Creativity is a part of what it means to be a human being, but for many of us our creativity has been discouraged as we have grown up. As the artist Pablo Picasso put it, "Every child is an artist. The problem is how to remain an artist once we grow up." Reading poetry is a great way to feed the creative part of ourselves, that is there in all of us, calling us to look at life, and at ourselves, from different perspectives, nourishing our souls, inspiring, challenging, encouraging, enraging, consoling. And you never know, after reading a few poems, you may just be inspired to pick up your own pen or paintbrush!

To make this task easier, we will provide a suggested poem for each day (but feel free to choose your own).
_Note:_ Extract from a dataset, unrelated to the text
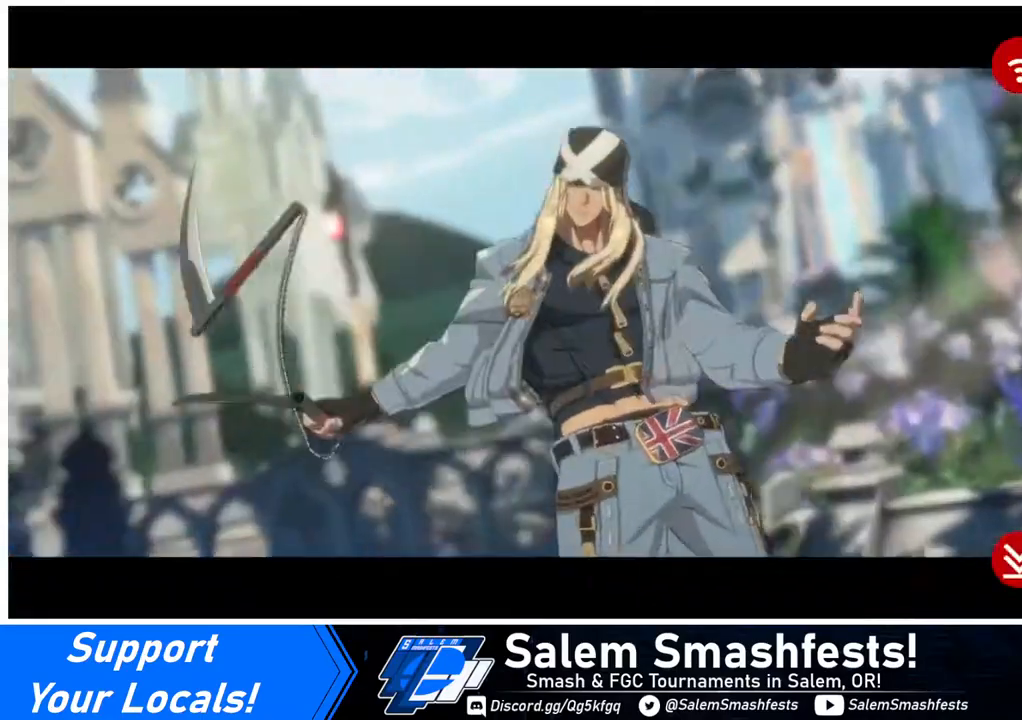
{"buttons": ["CROSS"], "events": [[40, "CROSS", "up"], [160, "CROSS", "down"], [280, "CROSS", "up"], [440, "CROSS", "down"]]}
You might want to read the poem through slowly (possibly out loud), two or three times, to really let it sink into you, paying attention to how it speaks or does not speak to you, what it provokes or unearths in you and what it leaves untouched.

Suggested poem: The Good News by Thich Nhat Hanh

https://www.themindfulword.org/2007/poetry-good-news-hanh 


Day 19:

  • Drink a glass of water first thing in the morning.
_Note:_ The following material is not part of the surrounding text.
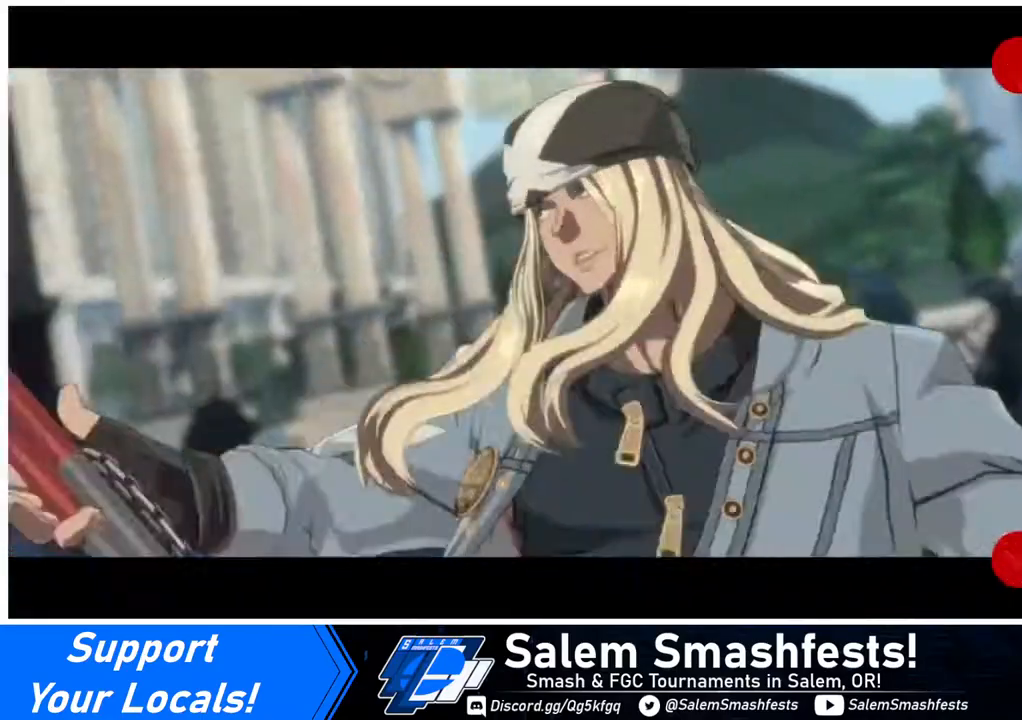
{"buttons": ["CROSS"], "events": [[40, "CROSS", "up"], [120, "CROSS", "down"], [280, "CROSS", "up"], [480, "CROSS", "down"]]}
  • Write down 3 things you are grateful for.

  • Do a simple act of kindness.

  • Take a minute to stop and pay attention to your breath.

  • Take a few minutes to write down when you felt most alive today and why?


Day 20:

  • Drink a glass of water first thing in the morning.

  • Write down 3 things you are grateful for.

  • Take 3 minutes to stop and pay attention to your breath.

  • Take a few minutes to write down when you felt most alive today and why?

  • Take a minute to read a poem (or look at a piece of art or listen to a piece of music).

Suggested poem: In Blackwater Woods by Mary Oliver

https://wordsfortheyear.com/2014/03/28/in-blackwater-woods-by-mary-oliver/


Day 21:

  • Drink a glass of water first thing in the morning and smile at yourself in the mirror.

  • Write down 3 things you are grateful for.

  • Do a simple act of kindness.

  • Take 2 minutes to stop and pay attention to your breath.

  • Take a few minutes to write down when you felt most alive today and why?


Day 22:

  • Drink a glass of water first thing in the morning and smile at yourself in the mirror.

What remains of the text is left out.